Hayâ, korku ve iffet duygularının karışımından
oluşur. Bu nedenledir ki, hayâ sahibi fâsık olmadığı gibi, fâsık da hayâ sahibi
olamaz. Çünkü iffet ve fısk insanda bir araya gelmez. Gözüpek birinin hayâ
sahibi olması da az görülen bir durumdur. Çünkü hayânın değişmez esası olan
korku, yiğitlik ve gözüpeklik ile genelde bir arada bulunmaz. Bu ikisinin
birlikteliği sık görülemediği için şairler yiğitlik ve hayâyı birlikte övmeyi
tercih etmişlerdir. Mesela şu iki beyit buna örnektir:
“Yüz hatlarında
derin bir hayâ görülür
Avuçlarından ise kan
damlardı”
***
“Hayâsı yüzünden
gözlerini yere diken bir yiğit ki,
Yaklaşırken
mızrakların uçları ona yönelmiştir”
Hayâ ile çekingenlik kastedildiğinde yalnız
gençler için bir övgü sayılır. Çirkin fiillerden uzak durma kastedildiğinde
genç yaşlı herkes için bir övgü olarak kullanılır.”[5]
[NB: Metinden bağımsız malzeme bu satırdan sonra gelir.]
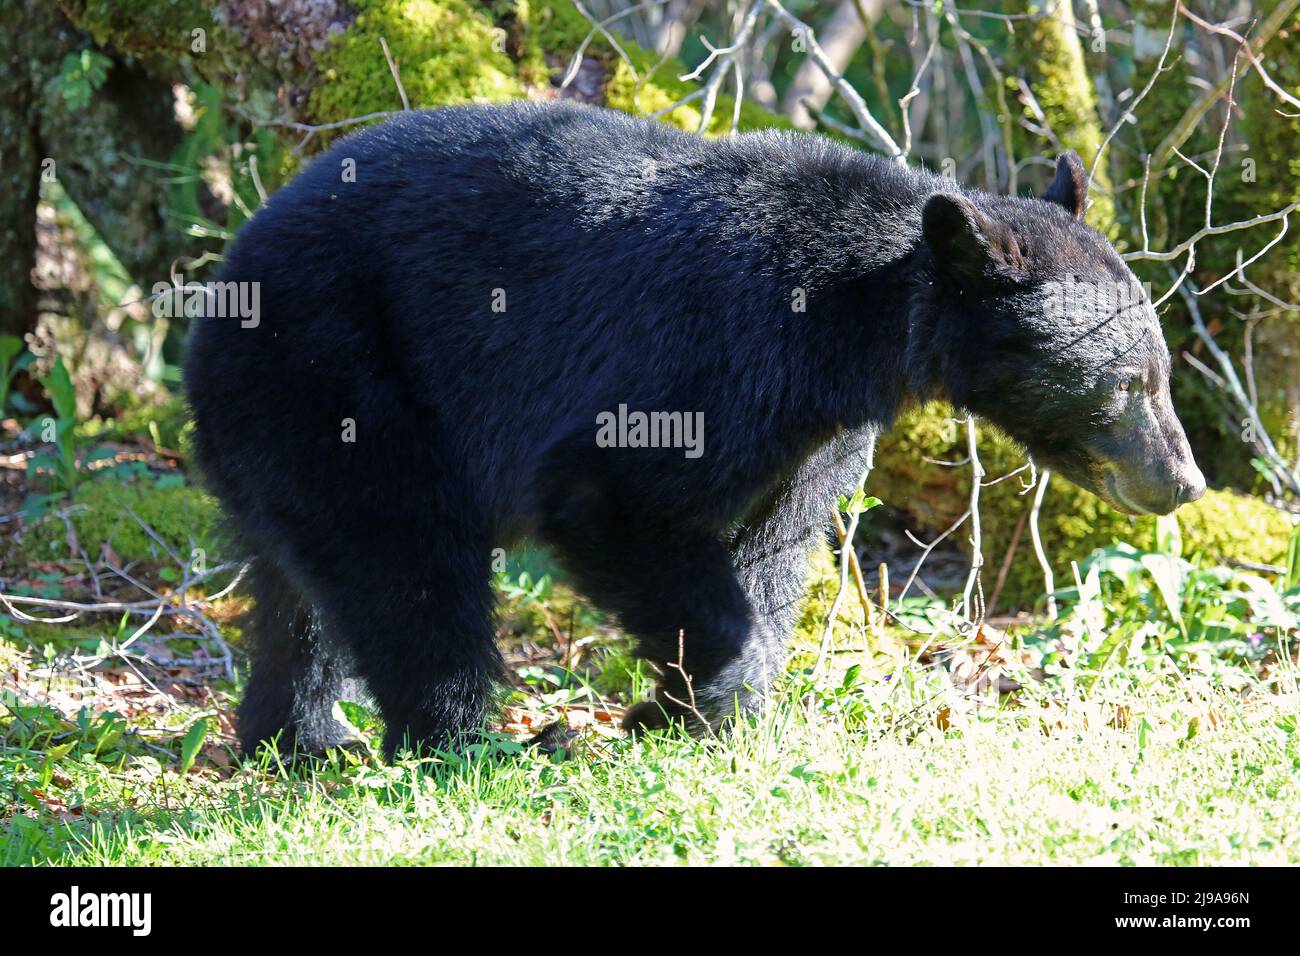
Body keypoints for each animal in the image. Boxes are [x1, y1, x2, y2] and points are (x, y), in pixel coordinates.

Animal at [184, 101, 1205, 758]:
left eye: (1159, 372)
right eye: (1128, 384)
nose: (1183, 481)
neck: (854, 319)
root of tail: (223, 282)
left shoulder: (818, 431)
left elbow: (776, 542)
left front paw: (704, 711)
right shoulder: (714, 351)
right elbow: (612, 494)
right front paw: (695, 700)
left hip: (285, 423)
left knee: (304, 589)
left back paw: (299, 735)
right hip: (348, 378)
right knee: (406, 566)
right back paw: (473, 740)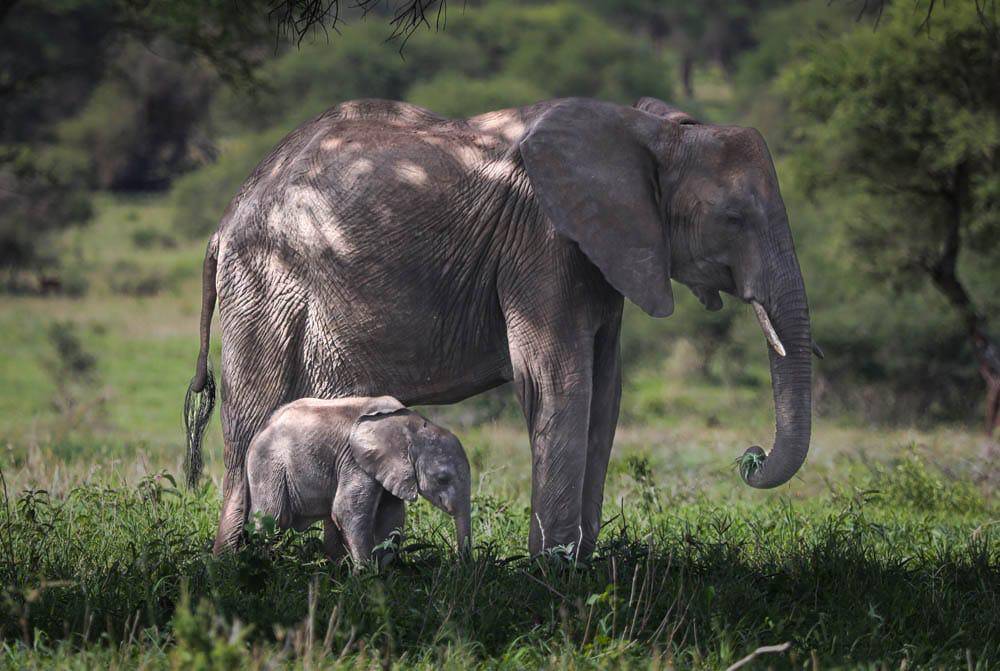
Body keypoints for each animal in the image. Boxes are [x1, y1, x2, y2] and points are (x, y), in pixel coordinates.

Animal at [246, 396, 472, 564]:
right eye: (442, 478)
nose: (461, 564)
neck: (412, 425)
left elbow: (392, 516)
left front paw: (384, 572)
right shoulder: (355, 461)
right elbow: (347, 511)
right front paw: (365, 576)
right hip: (267, 464)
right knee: (274, 519)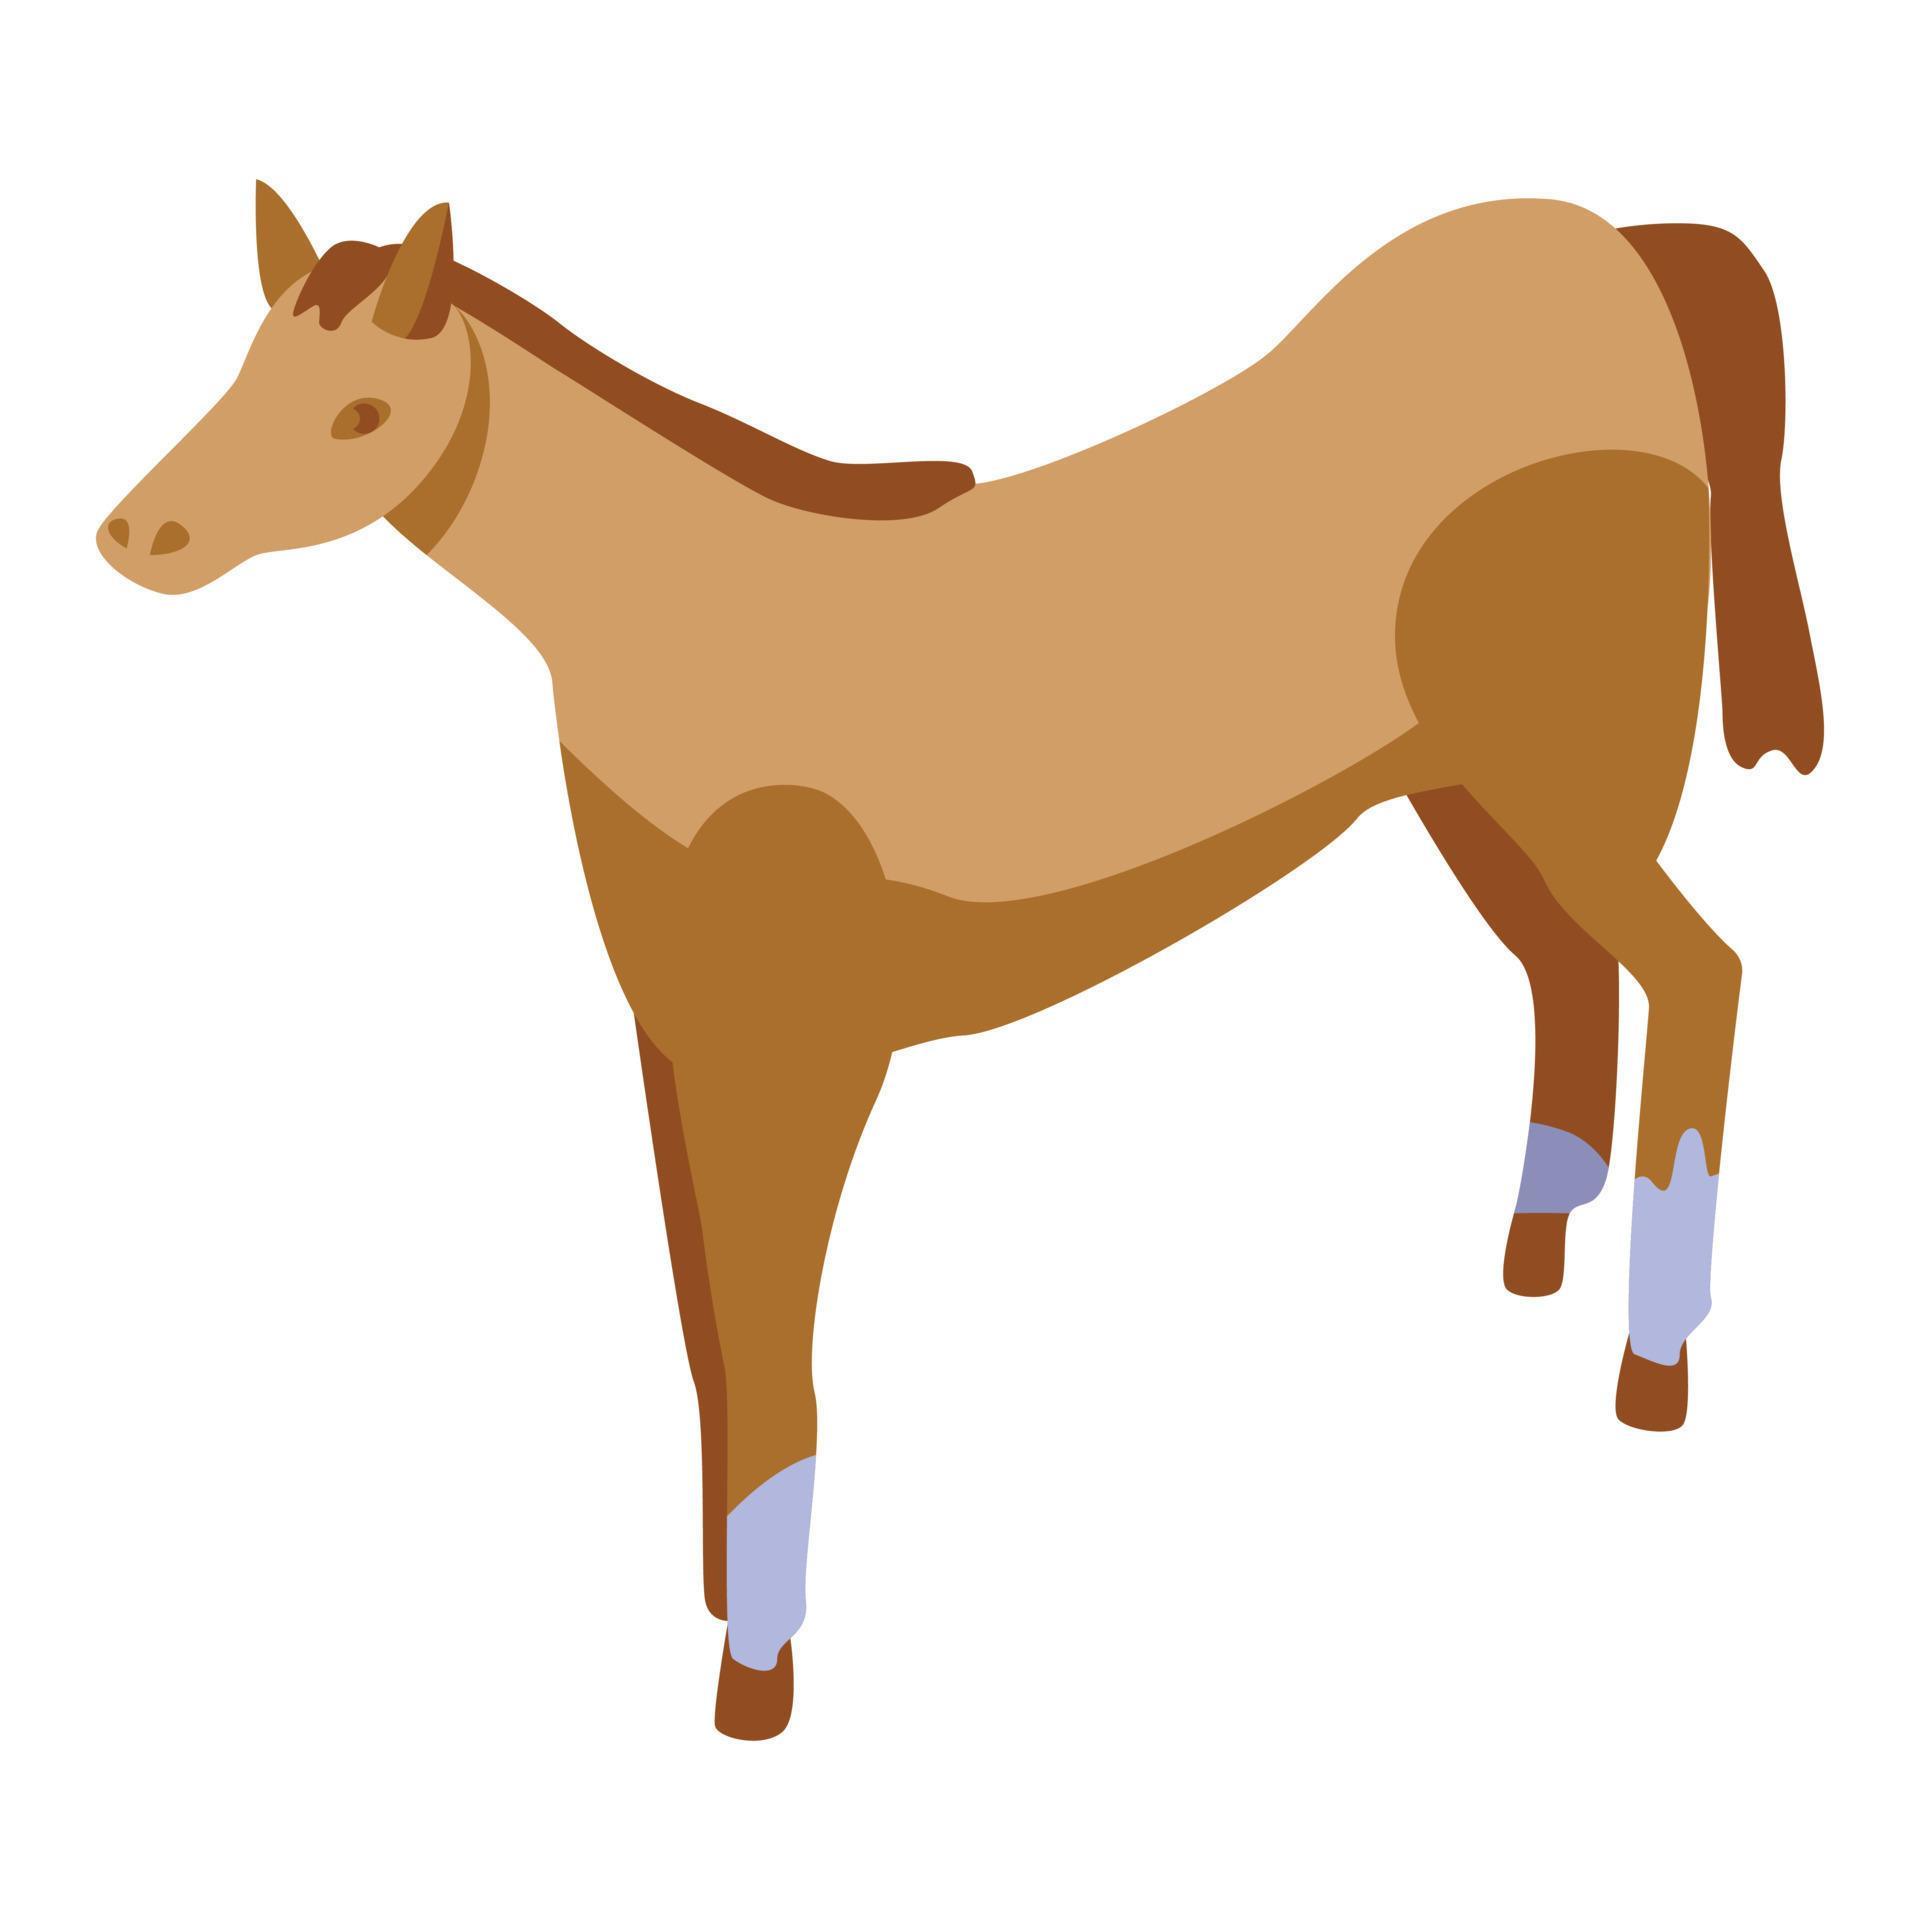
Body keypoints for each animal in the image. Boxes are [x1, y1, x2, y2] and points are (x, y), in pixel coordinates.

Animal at [97, 184, 1821, 1738]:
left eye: (360, 412)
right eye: (243, 366)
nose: (137, 537)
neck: (690, 632)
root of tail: (1609, 250)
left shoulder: (799, 1060)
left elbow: (777, 1371)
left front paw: (759, 1673)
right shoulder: (677, 1044)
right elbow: (710, 1349)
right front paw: (717, 1599)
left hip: (1564, 786)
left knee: (1700, 977)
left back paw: (1654, 1360)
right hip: (1478, 796)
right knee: (1571, 983)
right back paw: (1538, 1253)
“Arsızlık (vekâhet) ise her dilde kınanmış bir
davranış olup, kişinin insanlığından sıyrılmasıdır. Arsızlık, kişinin çirkin
davranışa alışmasıdır…
Hayâ duygusunu kazanma yollarına gelince, deriz
ki: Kişi kötü bir şey yapmaya yeltendiğinde hemen değer verdiği birini aklına
getirmeli ve onu görür gibi olmalıdır. Kişi, değer verdiği kimselerden her
zaman çekinir. Hayvanlardan ve çocuklardan çekinmediği gibi, temyiz gücüne
sahip olmayan hastalardan da çekinmez. Cahile göre, âlimden, bir kişiye göre
kalabalıktan daha çok çekinir.
İnsanın hayâ ettiği varlıklar; birincisi
insanlar ki, en çok onlardan hayâ edilir. İkincisi kişinin kendisidir. Üçüncüsü
de Allah Teâlâ’dır.
İnsanlardan hayâ etmesine rağmen kendisinden
hayâ etmeyen bir kimse, kendine değer vermeyen biridir. Her ikisinden de hayâ
etmesine rağmen Allah Teâlâ’dan hayâ etmeyen kimse, O’nu hakkıyla bilmeyen
biridir. Çünkü Allah Teâlâ’yı hakkıyla bilerek yücelten kişi, gizli yaptığı her
işi görüp işittiğini bilerek O’nu kızdırmaktan çekinir. Allah Teâlâ’yı bilmeyen
biri, O’nu nasıl yüceltebilir ve gizli açık herşeyinde O’nun haberdar olduğunu
nasıl düşünebilir?!”[6]
Ragıb el-İsfehani’nin insanlardan hayâ etmek
hakkında söylediklerine şu ayet delâlet eder:
وَلَقَدْ
هَمَّتْ بِهِ وَهَمَّ بِهَا لَوْلَا أَنْ رَأَى بُرْهَانَ رَبِّهِ كَذَلِكَ
لِنَصْرِفَ عَنْهُ السُّوءَ وَالْفَحْشَاءَ إِنَّهُ مِنْ عِبَادِنَا
الْمُخْلَصِينَ
“And olsun kadın onu arzulamıştı eğer rabbinin kesin
burhanını görmeseydi, o da onu arzulayacaktı. Ondan fenalığı ve fuhşu giderelim
diye böyle yaptık. Çünkü o, muhlis kullarımızdandı.” (Yusuf 24)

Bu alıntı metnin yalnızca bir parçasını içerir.